» Aim of the exercise: Using the concert announcement below, explain why Betsey Edwards kept playing the flute after taking it up again, in one to three sentences.

» Text passage:
****************

Betsey Edwards will perform “Danse des Pierrots” by Ernesto Kohler on piccolo with Sonnichsen on piano. “The piece very expressively depicts a dance between two sad-faced clowns,” said Edwards. “It is very engaging and fun to listen to—which is not always true of solo piccolo pieces,” she said. The piece was originally written for flute, but adapted for piccolo by acclaimed flutist Paula Robison.
Edwards, a psychotherapist, studied the flute from fifth grade through college. She took up the flute again about five years ago when a friend asked her to play at her husband’s funeral. Her own husband was not impressed with her playing and gave her the gift of a complete flute overhaul. “He spent so much money on the overhaul that I had to continue playing,” said Edwards, “and I am glad I did. It is a pleasure to play this piece with Fritz.”
Stephanie Weaver, pianist and director of Cape Conservatory, will play Three Preludes by George Gershwin. The preludes, examples of 20th-century American classical music as influenced by jazz, were premiered by the composer in New York in 1926.
Sarah Sadler, a vocalist and manager of the Falmouth Chorale, will sing Bach’s “Bist du bei mir,” accompanied by Weaver.
Admission is by donation and the suggested donation is $15 for adults and $5 for students.

****************

» Dataset extract:
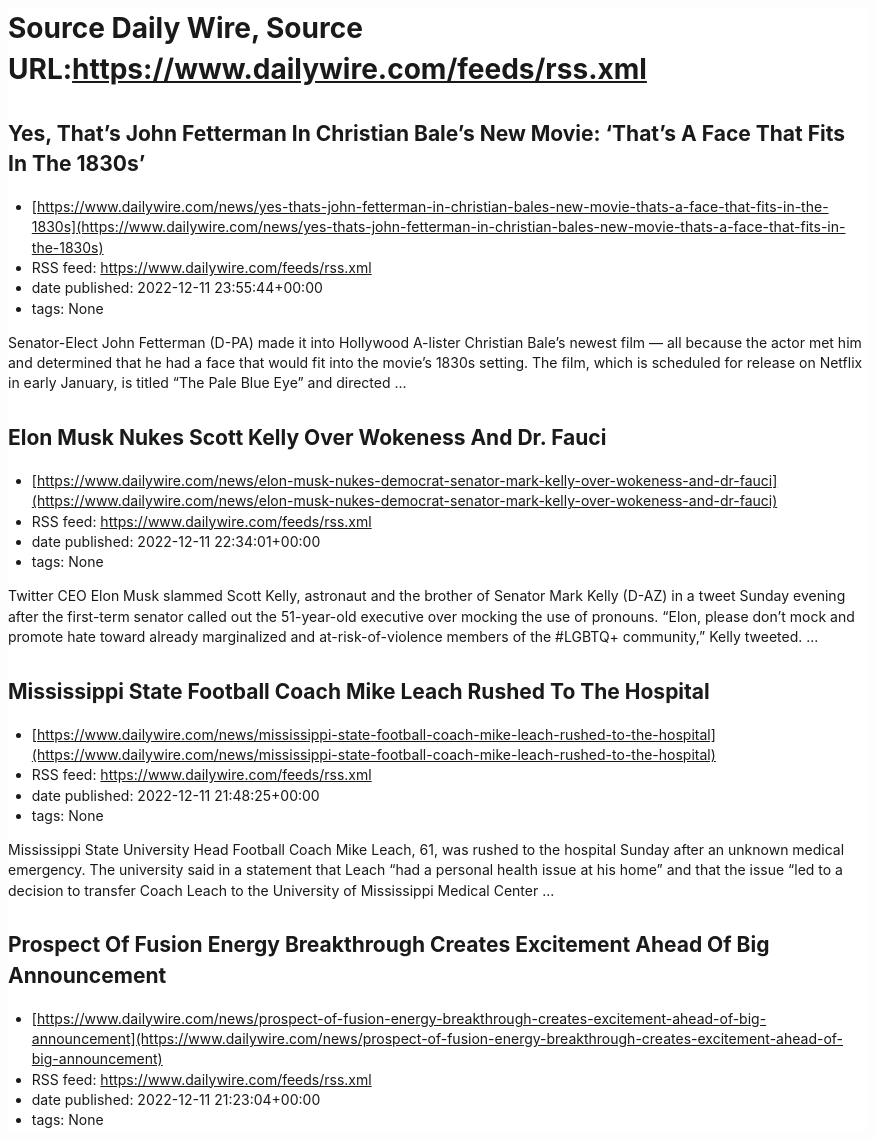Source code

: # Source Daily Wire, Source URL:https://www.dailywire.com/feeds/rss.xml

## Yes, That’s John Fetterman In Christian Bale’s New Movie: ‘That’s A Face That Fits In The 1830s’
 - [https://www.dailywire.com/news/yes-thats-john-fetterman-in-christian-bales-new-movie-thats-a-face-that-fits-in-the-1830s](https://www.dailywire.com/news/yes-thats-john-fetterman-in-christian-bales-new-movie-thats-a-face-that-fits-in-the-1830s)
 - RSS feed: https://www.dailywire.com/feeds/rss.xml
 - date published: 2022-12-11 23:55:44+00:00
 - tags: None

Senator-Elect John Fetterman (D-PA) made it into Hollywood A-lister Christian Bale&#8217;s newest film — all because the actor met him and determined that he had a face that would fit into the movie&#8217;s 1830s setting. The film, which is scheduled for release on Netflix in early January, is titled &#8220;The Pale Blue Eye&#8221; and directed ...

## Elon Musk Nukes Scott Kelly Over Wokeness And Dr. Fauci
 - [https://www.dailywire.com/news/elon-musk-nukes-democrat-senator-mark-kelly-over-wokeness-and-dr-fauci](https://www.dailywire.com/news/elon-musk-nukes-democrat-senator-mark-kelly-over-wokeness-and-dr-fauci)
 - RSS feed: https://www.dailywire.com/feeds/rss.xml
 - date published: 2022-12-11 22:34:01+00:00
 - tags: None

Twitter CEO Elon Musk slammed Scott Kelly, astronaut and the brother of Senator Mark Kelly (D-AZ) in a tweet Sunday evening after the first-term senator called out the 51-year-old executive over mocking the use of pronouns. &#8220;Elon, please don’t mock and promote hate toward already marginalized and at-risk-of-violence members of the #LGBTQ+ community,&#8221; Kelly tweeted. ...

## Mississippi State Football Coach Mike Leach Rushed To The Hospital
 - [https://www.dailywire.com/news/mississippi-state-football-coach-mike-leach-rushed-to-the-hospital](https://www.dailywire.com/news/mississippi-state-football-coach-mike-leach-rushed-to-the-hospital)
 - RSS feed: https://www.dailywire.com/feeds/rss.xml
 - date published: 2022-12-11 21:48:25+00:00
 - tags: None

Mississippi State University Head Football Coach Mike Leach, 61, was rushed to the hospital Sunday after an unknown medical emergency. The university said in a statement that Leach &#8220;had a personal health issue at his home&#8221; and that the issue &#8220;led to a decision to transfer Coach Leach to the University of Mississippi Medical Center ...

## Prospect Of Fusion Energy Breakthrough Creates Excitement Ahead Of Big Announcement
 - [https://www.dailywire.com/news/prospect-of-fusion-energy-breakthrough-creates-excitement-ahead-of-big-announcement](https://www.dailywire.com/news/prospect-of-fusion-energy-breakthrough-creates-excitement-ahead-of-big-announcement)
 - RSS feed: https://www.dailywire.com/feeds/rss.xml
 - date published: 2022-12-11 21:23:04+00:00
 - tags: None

****************

» Response: Edwards's husband was not impressed with her playing and gave her a complete flute overhaul as a gift. She says he spent so much money on the overhaul that she had to continue playing, and she is glad she did.